Segment Start: Provided data
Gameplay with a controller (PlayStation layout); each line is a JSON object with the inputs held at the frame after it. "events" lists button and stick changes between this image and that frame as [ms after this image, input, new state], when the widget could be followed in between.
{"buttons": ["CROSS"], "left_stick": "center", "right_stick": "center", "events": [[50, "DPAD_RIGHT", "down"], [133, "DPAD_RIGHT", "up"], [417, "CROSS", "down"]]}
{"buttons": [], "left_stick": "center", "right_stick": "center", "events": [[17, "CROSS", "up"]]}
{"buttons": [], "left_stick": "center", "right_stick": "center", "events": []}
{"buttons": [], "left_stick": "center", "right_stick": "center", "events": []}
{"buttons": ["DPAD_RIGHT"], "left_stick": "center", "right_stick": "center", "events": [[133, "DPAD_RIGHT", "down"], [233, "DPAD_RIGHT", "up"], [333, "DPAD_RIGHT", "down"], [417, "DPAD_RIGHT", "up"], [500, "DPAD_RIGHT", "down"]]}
Segment End: Provided data
▶ [Action item]
After reading through the records, retype all of them exactly.

▶ [Result of the exercise]
Gameplay with a controller (PlayStation layout); each line is a JSON object with the inputs held at the frame after it. "events" lists button and stick changes between this image and that frame as [ms after this image, input, new state], when the widget could be followed in between.
{"buttons": ["CROSS"], "left_stick": "center", "right_stick": "center", "events": [[50, "DPAD_RIGHT", "down"], [133, "DPAD_RIGHT", "up"], [417, "CROSS", "down"]]}
{"buttons": [], "left_stick": "center", "right_stick": "center", "events": [[17, "CROSS", "up"]]}
{"buttons": [], "left_stick": "center", "right_stick": "center", "events": []}
{"buttons": [], "left_stick": "center", "right_stick": "center", "events": []}
{"buttons": ["DPAD_RIGHT"], "left_stick": "center", "right_stick": "center", "events": [[133, "DPAD_RIGHT", "down"], [233, "DPAD_RIGHT", "up"], [333, "DPAD_RIGHT", "down"], [417, "DPAD_RIGHT", "up"], [500, "DPAD_RIGHT", "down"]]}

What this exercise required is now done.